# Update!  "Birds of Prey" coming to UK Channel CNX 6/7 May 2003



## Tabitha (Apr 27, 2003)

*Updated! "Birds of Prey" coming to UK Channel CNX 6/7 May*

I can't find any confirmation of this, and I don't watch the channel, so I won't have caught any promos.  Has anyone?

I think the channel shows a lot of anime and animation, so this show could seem a bit out of place, but it is a superhero show, so maybe it'll fit right in.

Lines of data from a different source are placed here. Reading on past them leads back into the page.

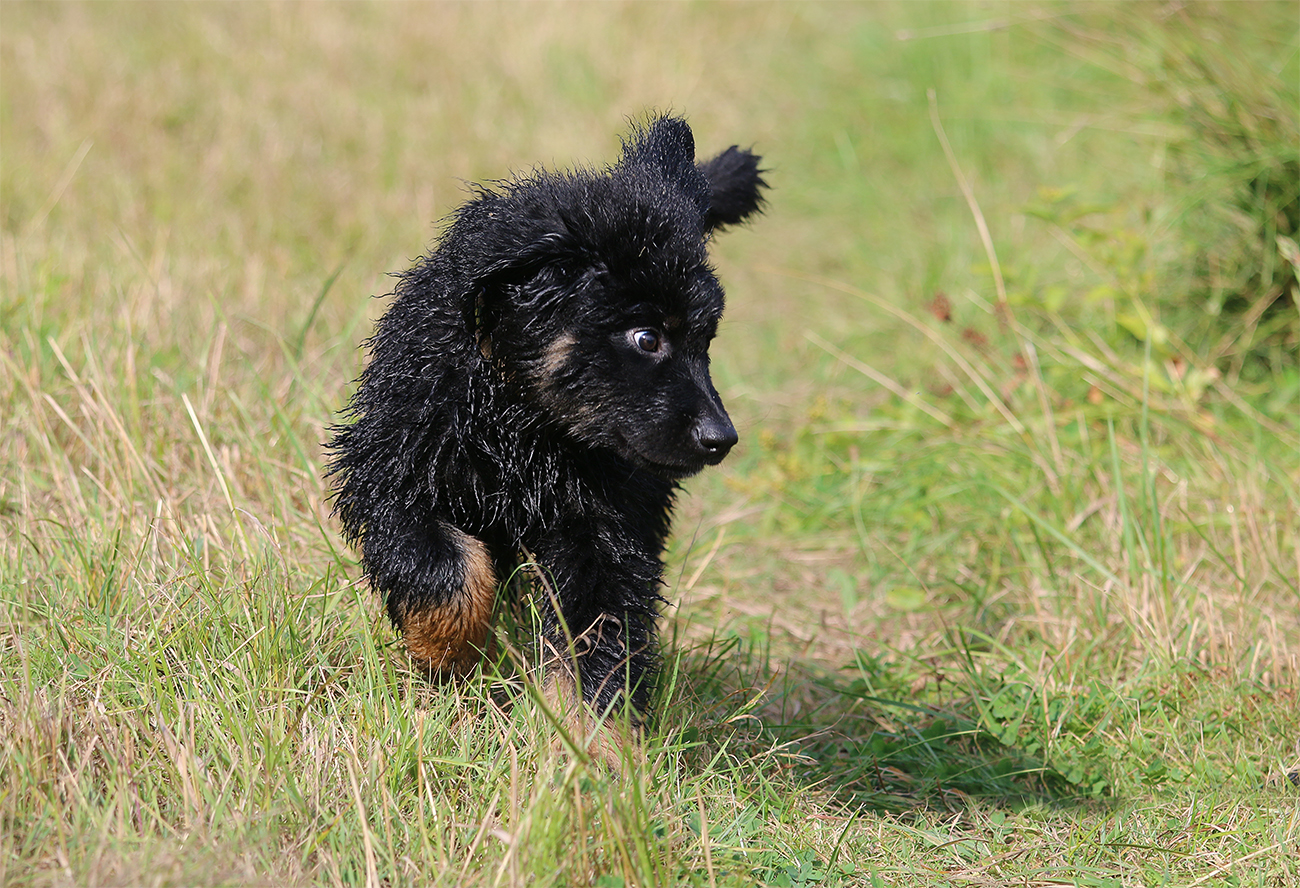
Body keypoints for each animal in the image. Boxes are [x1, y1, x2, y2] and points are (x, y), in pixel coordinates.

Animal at [326, 115, 765, 753]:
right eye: (647, 338)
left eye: (706, 341)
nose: (721, 439)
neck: (525, 423)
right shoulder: (395, 476)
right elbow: (447, 573)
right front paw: (450, 655)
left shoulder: (607, 530)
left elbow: (598, 642)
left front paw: (590, 749)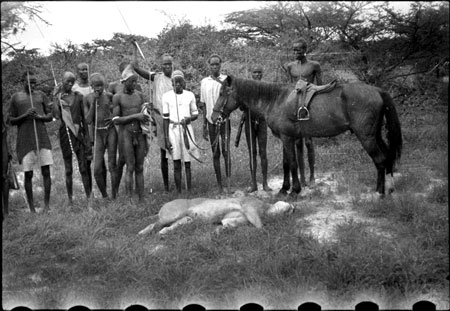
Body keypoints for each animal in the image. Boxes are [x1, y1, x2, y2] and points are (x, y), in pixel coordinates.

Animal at [212, 76, 404, 199]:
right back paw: (387, 188)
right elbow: (286, 164)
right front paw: (284, 189)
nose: (214, 117)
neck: (276, 99)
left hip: (366, 137)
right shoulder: (286, 138)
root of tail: (377, 91)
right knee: (386, 158)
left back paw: (379, 192)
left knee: (380, 160)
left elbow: (293, 164)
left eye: (222, 93)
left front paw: (294, 191)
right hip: (375, 135)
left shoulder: (287, 138)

Anyone know for sure whether this is happening?
I caught the pilot of Birds of Prey a few weeks ago, and was actually pleasantly surprised, it was much better than I had been led to believe, even if it bore little relation to the DC comics source material.


[edited to add:

Just checked the listings at www.radiotimes.co.uk and Birds of Prey started airing on CNX yesterday, Tue 6 May 2003.  There will be an encoure presentation of the premiere episode this evening, Wed 7 May, between midnight and one am on CNX.  

Check it out!


----------



## Tabitha (May 7, 2003)

Just bumping the thread so that those who might be interested in checking out this show will see.


----------



## ray gower (Jul 3, 2003)

I watch it when I get the chance.

The two or three shows I've managed to catch have been quite good. Not too over the top and of course our heroines manage to avoid the gawdy costumes of their predecessors.


----------